Weaver v. Weaver

Annotate this Case

442 P.2d 928 (1968)

21 Utah 2d 166

Leonora K. WEAVER, Plaintiff and Respondent, v. Robert G. WEAVER, Defendant and Appellant.

No. 11152.

Supreme Court of Utah.

July 9, 1968.

Harold G. Christensen of Worsley, Snow & Christensen, Salt Lake City, for defendant and appellant.

Harley W. Gustin of Gustin & Richards, Salt Lake City, for plaintiff and respondent.

TUCKETT, Justice:

After a trial in the district court plaintiff was awarded a decree of divorce. The decree provided that the property of the parties should be divided equally between them. The defendant does not question the action of the trial court in granting a divorce to the plaintiff, but he is here claiming that the court committed error in dividing the property.

The defendant, who is a physician specializing in the field of urology, had accumulated from his practice and by careful management of assets approximately $250,000. In addition to the foregoing, other assets had been accumulated in the approximate sum of $500,000, which had built up chiefly through the growth in value of shares of stock in the Combined Insurance Company.

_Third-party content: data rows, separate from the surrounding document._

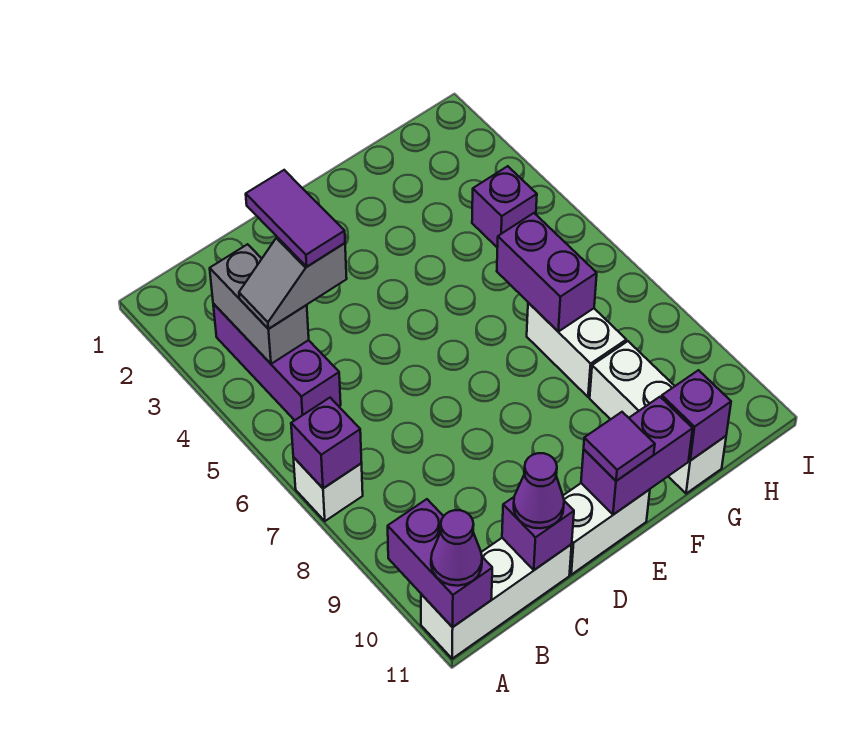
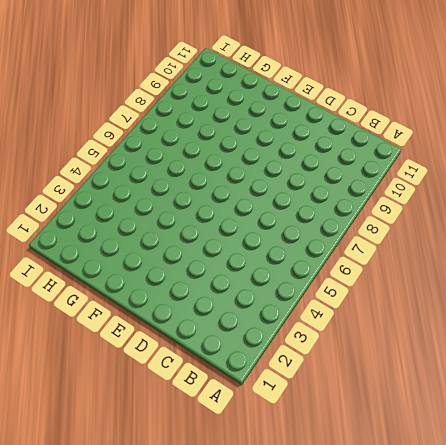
none -> white 1x1 brick [293,457,363,521]
none -> white 1x3 brick [421,538,572,659]
none -> purple 1x3 brick [213,304,341,420]

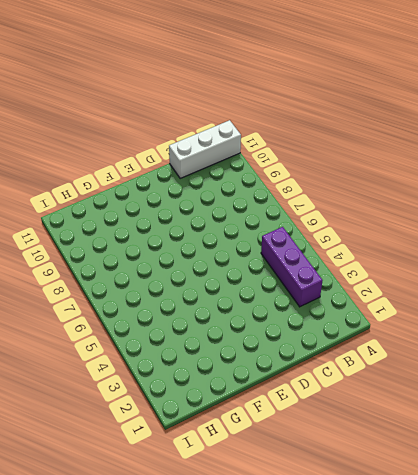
none -> white 1x1 brick [293,457,363,521]
none -> white 1x2 brick [563,483,650,575]
none -> white 1x2 brick [527,303,626,397]

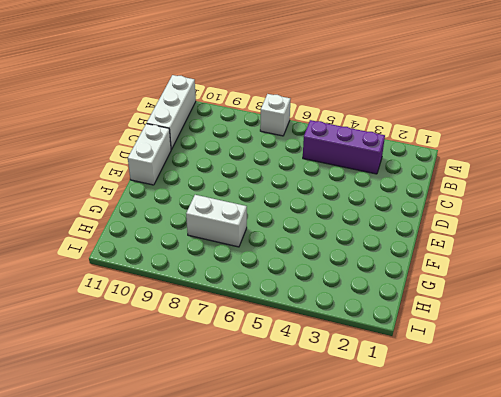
none -> white 1x3 brick [590,341,726,494]
none -> purple 1x1 brick [472,166,537,248]
none -> purple 1x1 brick [291,398,362,488]

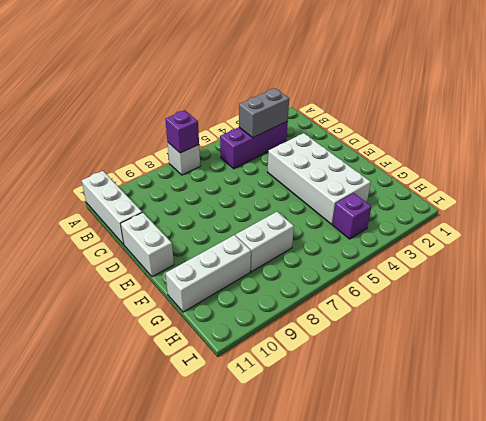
white 2x4 brick [268,133,371,224] -> none
none -> purple 1x2 brick [388,499,492,627]
none -> purple 1x1 brick [502,497,574,570]
none -> purple 1x2 brick [581,397,693,515]

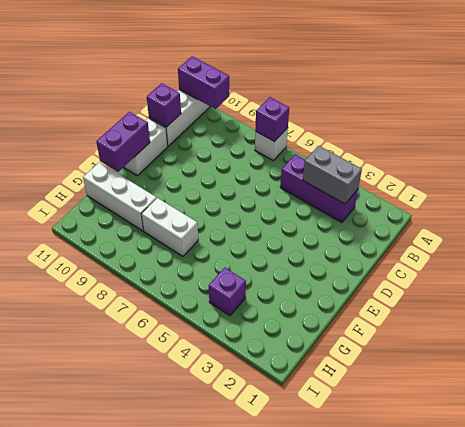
none -> purple 1x2 brick [497,213,597,332]
none -> purple 1x1 brick [662,370,731,461]
none -> purple 1x1 cone [431,510,482,586]

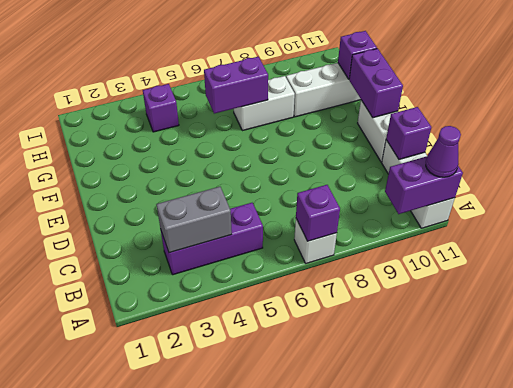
none -> grey 1x2 slope [239,237,347,329]
none -> purple 1x1 cone [514,453,564,528]
none -> purple 1x1 tile [584,412,655,481]

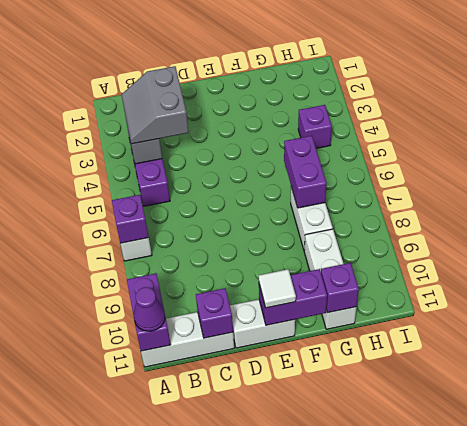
grey 2x2 slope [121,66,189,144] -> grey 1x2 slope [239,237,347,329]
white 1x1 tile [259,269,296,308] -> purple 1x1 tile [584,412,655,481]
none -> purple 1x1 cone [514,453,564,528]
none -> purple 1x2 tile [246,170,345,267]

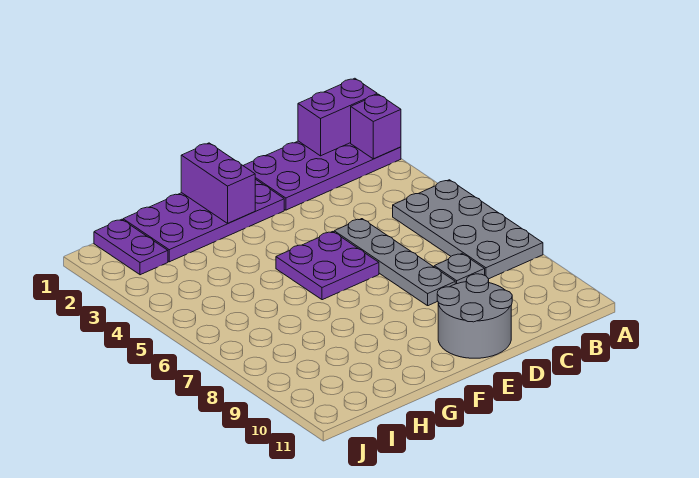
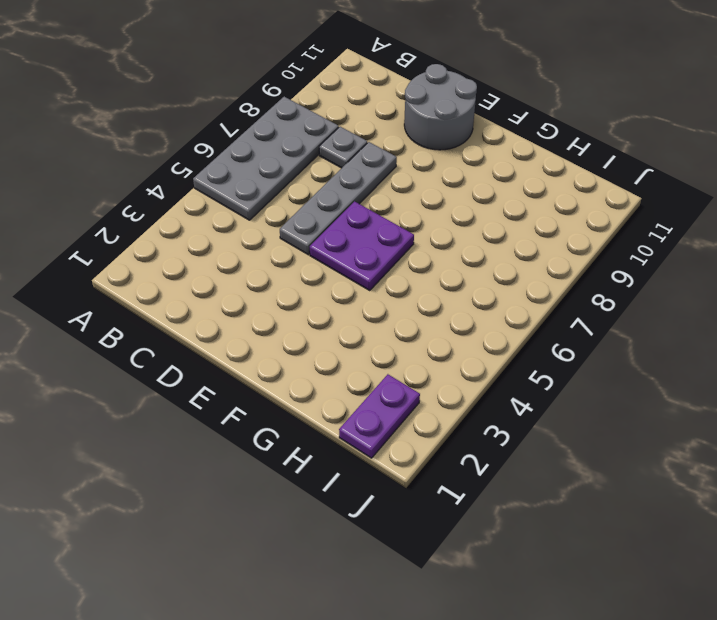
none -> purple 2x4 plate [243,141,401,210]
none -> purple 2x4 plate [123,179,284,262]

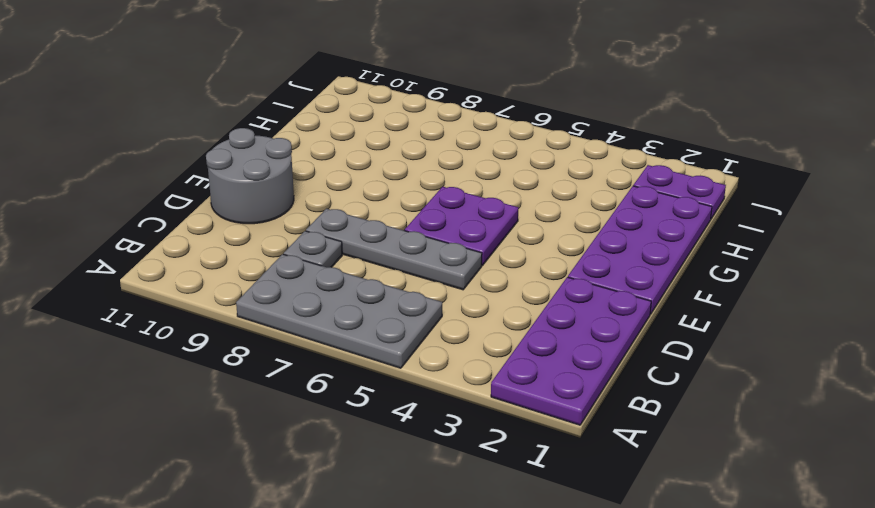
none -> purple 1x2 brick [298,78,377,156]
none -> purple 1x1 brick [351,94,401,159]

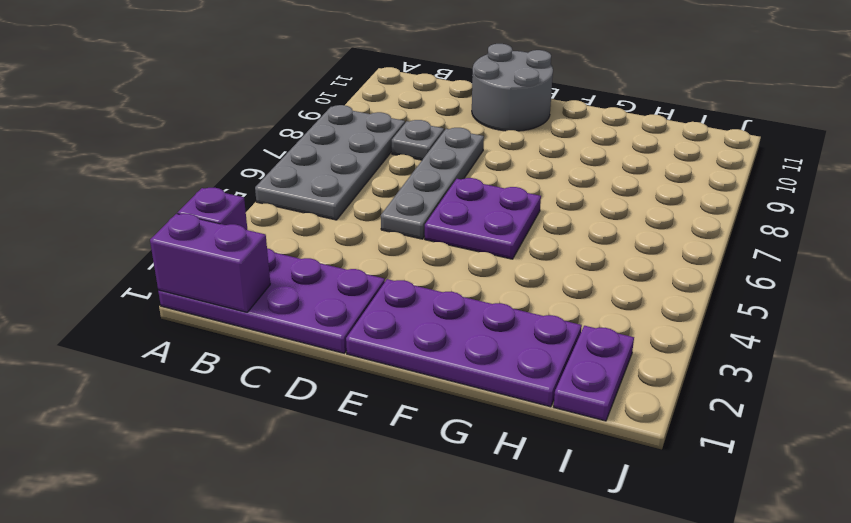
none -> purple 1x2 brick [181,143,255,223]

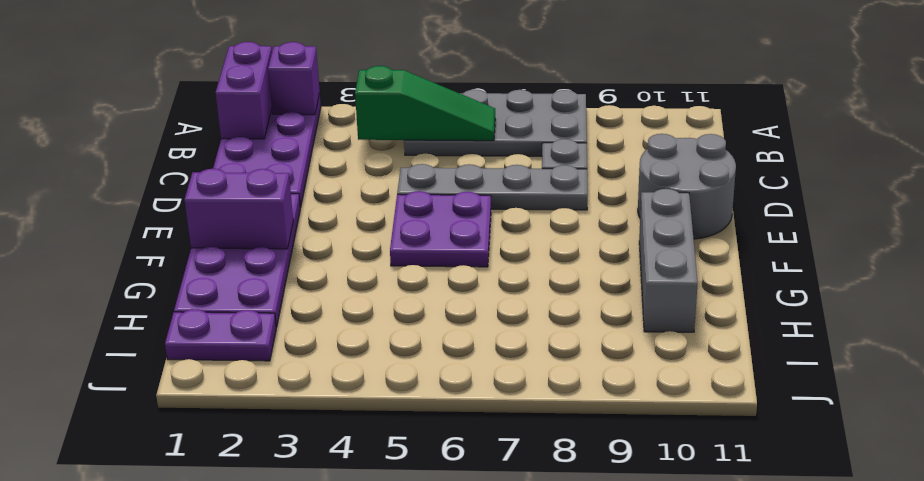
green 1x3 slope [355,66,495,141] -> none
grey 1x3 brick [639,189,698,332] -> none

A considerable portion of the stock had been acquired by the defendant by purchase and gift from his father and *929 sister. The defendant contends that the trial court abused its discretion in awarding one half of the latter assets between him and the plaintiff. It is the defendant's position that the assets which were derived in part from his father and sister should not have been treated by the court as a part of the marital estate.

The record shows that the parties were married at Chicago, Illinois, in 1935, during the time the defendant was interning there. The plaintiff was a registered nurse at the time of the marriage. The plaintiff continued to carry on her work as a nurse until the birth of their first child in 1940, and her earnings were used to defray in part the family expenses. The parties returned to Utah in 1939, and in 1940 they moved to Wayne County where the defendant engaged in the practice of medicine for approximately two years. During the parties' stay in Wayne County the plaintiff assisted Dr. Weaver in his practice. Thereafter the parties moved to San Francisco where Dr. Weaver studied in the field of his specialty. In 1945 the parties returned to Salt Lake City where Dr. Weaver entered upon the practice of his specialty. In 1963, Dr. Weaver joined the faculty of the University of Utah Medical College as an associate professor at a salary of $17,500.

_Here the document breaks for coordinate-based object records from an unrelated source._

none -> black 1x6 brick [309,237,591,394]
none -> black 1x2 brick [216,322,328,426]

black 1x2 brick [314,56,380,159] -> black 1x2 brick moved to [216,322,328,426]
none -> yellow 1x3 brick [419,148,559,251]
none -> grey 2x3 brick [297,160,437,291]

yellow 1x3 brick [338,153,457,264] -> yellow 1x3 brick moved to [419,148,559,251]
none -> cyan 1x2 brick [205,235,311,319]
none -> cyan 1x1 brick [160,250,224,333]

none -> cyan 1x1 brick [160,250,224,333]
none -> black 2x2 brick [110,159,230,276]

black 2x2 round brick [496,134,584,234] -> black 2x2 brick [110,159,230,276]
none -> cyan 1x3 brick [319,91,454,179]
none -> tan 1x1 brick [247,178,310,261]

The parties have three children all of whom have reached their majority. In recent years both of the parties have suffered from physical ailments of a serious nature and the record would indicate that the plaintiff is now totally disabled.

The court, after making a division of the property as above set forth did not award to the plaintiff any alimony and directed that each of the parties was to pay his own attorney's fee and costs.

The problem of a division of property between parties to divorce proceedings has been before this court on numerous occasions. Section 30-3-5, U.C.A. 1953, provides that when a decree of divorce is made the court may make such orders in relation to property as may be equitable. The decisions of this court have not announced a fixed rule or formula for the division of property, but the rule announced in practically all of the cases is to the effect that the trial court has wide discretion in these matters, and the judgment of the trial court will not be disturbed unless the record shows that there has been an abuse of discretion on the part of the court.[1] After a careful review of the record in this case we cannot say that the trial court abused this discretion, and we are inclined to the view that the record supports the findings and conclusions of the court below.

The decree of the court is affirmed. No costs awarded.



[1] Anderson v. Anderson, 16 Utah 2d 286, 422 P.2d 192; Sorensen v. Sorensen, 14 Utah 2d 24, 376 P.2d 547.